For many years, employees who were not compensated correctly for their work had trouble getting judgments from their employers. In an attempt to remedy this situation, lawmakers in California passed the Fair Day’s Pay Act. The law imposed personal liability for specific wage and hour violations committed by owners, directors, officers, and other people in management within a company. This means that any acting agent of a business who is proven to violate wage and hour laws could be personally liable.

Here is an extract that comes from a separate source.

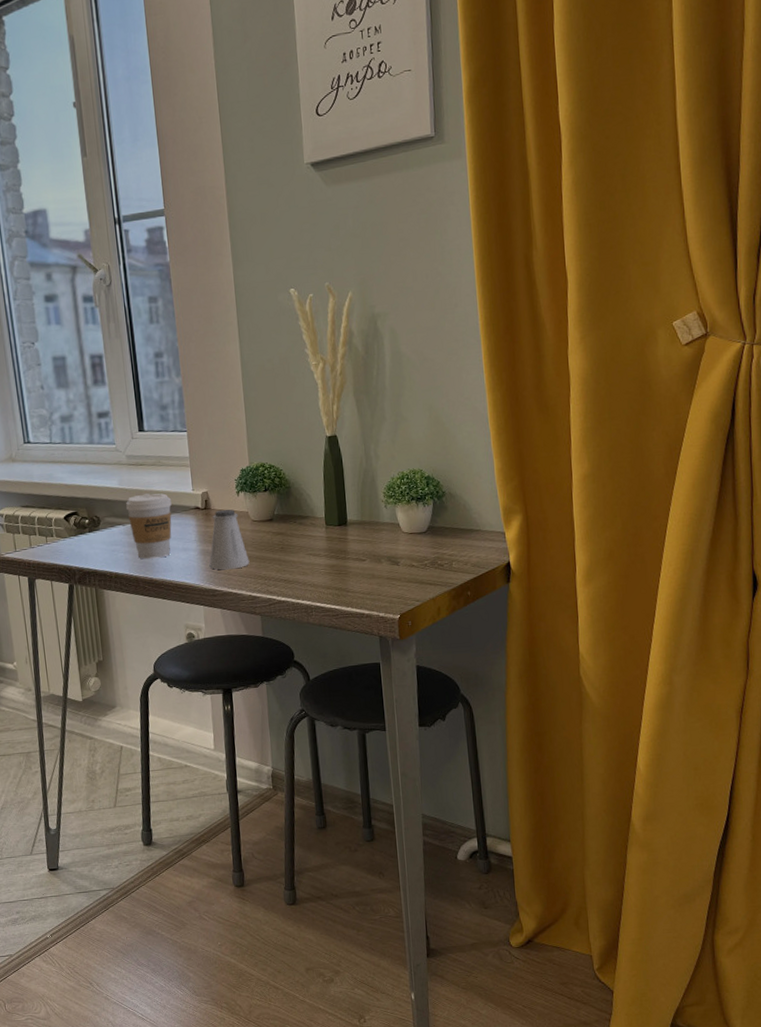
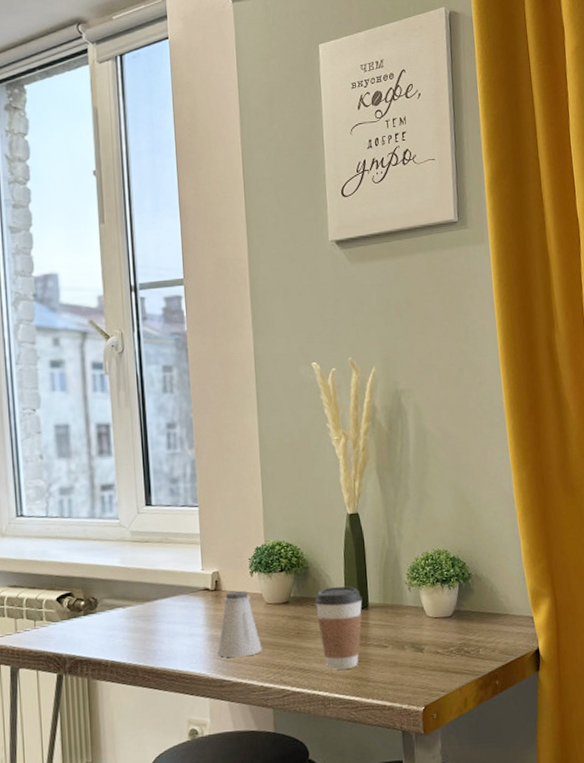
coffee cup: present [125,493,172,559] -> none [127,573,178,646]
coffee cup: none [297,504,342,581] -> present [315,586,362,670]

The extension of personal liability to certain employees was described in Section 558 and 558.1 of the Fair Day’s Pay Act and affirmed in court. These liabilities are limited by laws that require employers to indemnify individuals who work for the company. In one California case, however, a manager was held liable for withholding wages because the company had gone into bankruptcy. This left the manager without indemnification, causing him to be fully liable for all damages rewarded.
Many individuals in management positions may view their liability as surprising or unfair, but they do need to be aware of the law if they want to avoid huge penalties. Corporations are often shielded from these types of lawsuits, so the FDPA gives victims a path to compensation. That means managers should make sure employees under their supervision are being compensated fairly according to the law.
Employees with wage and hour claims may be able to get the compensation they deserve by getting support and guidance from an attorney. During an initial consultation, they will examine the circumstances of a violation and determine who to go after for damages. Reaching a settlement without going to court may be possible, and many attorneys will not charge a fee unless they succeed.